HOW TO COMPLETE THIS TASK - Can you copy out the material below word for word, leaving out the pictures?

INFORMATION SHOWN -
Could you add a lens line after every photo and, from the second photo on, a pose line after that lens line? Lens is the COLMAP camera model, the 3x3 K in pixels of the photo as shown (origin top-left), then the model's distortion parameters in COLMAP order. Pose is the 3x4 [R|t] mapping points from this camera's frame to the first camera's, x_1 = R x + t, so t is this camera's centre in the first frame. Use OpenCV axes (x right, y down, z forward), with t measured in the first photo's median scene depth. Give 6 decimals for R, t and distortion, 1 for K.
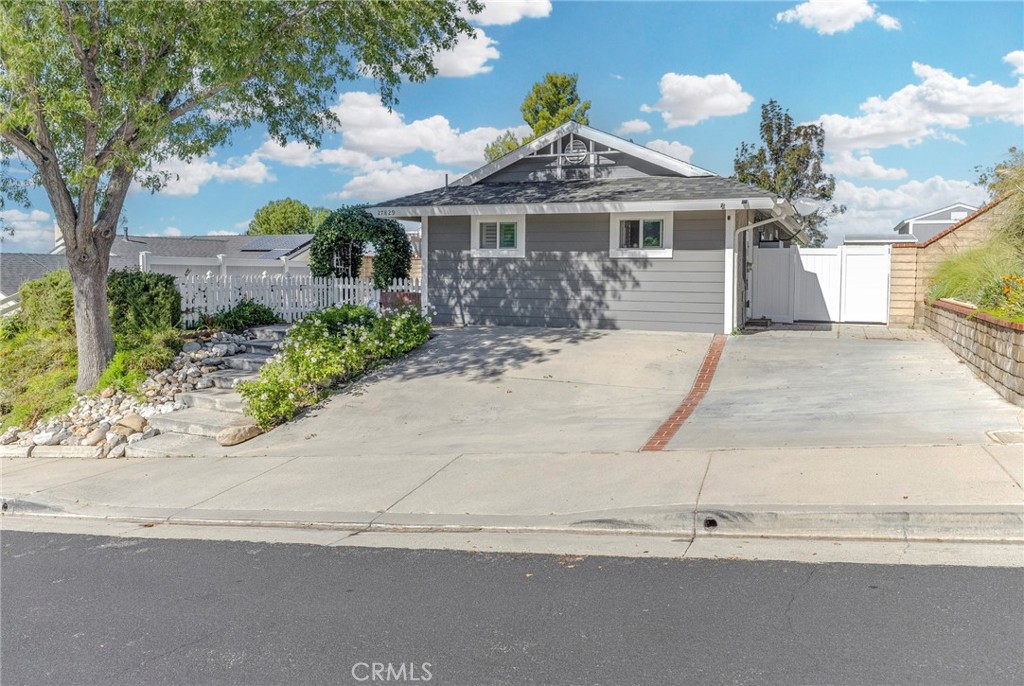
lens RADIAL K [[713.7, 0, 511.5], [0, 713.7, 316.5], [0, 0, 1]] dist [0.005458, -0.003382]
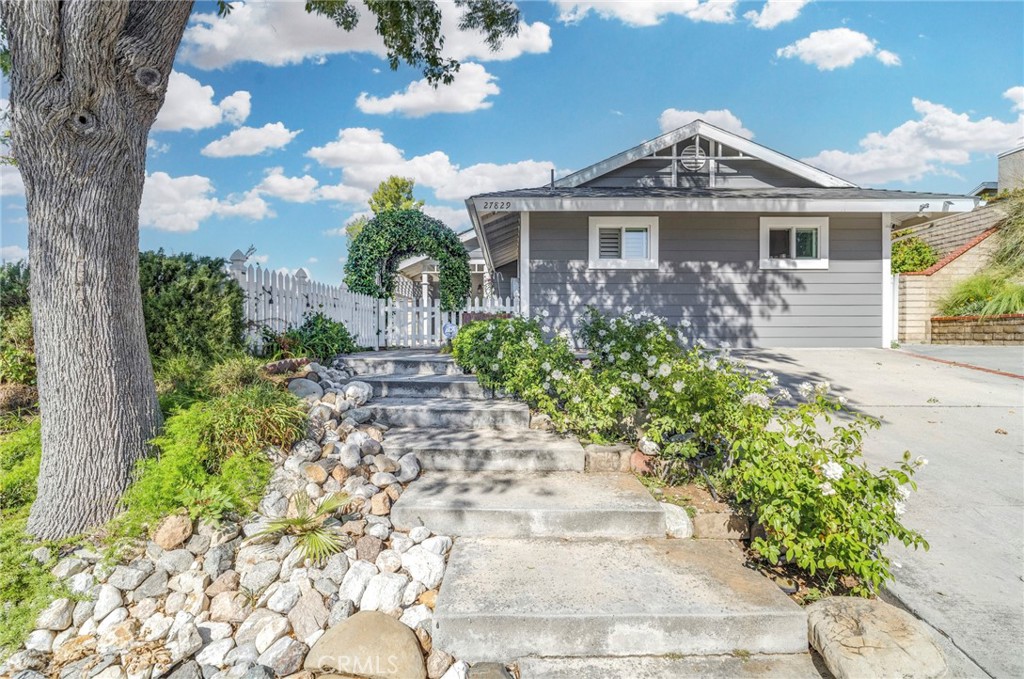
lens RADIAL K [[484.1, 0, 514.9], [0, 484.1, 342.7], [0, 0, 1]] dist [-0.019503, 0.008808]
pose [[0.923368, -0.015692, 0.383595, -0.367511], [0.033555, 0.998639, -0.039920, 0.024399], [-0.382447, 0.049732, 0.922638, 0.533829]]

WRITTEN RESPONSE -
Could you add a lens line after every photo and, from the second photo on, a pose line after that lens line? Lens is the COLMAP camera model, the 3x3 K in pixels of the photo as shown (origin top-left), then the model's distortion parameters in COLMAP order. Pose is the 3x4 [R|t] mapping points from this camera's frame to the first camera's, x_1 = R x + t, so t is this camera's centre in the first frame. Use OpenCV axes (x right, y down, z forward), with t measured in the first photo's median scene depth. Give 6 decimals for R, t and distortion, 1 for K.
lens RADIAL K [[713.7, 0, 511.5], [0, 713.7, 316.5], [0, 0, 1]] dist [0.005458, -0.003382]
lens RADIAL K [[484.1, 0, 514.9], [0, 484.1, 342.7], [0, 0, 1]] dist [-0.019503, 0.008808]
pose [[0.923368, -0.015692, 0.383595, -0.367511], [0.033555, 0.998639, -0.039920, 0.024399], [-0.382447, 0.049732, 0.922638, 0.533829]]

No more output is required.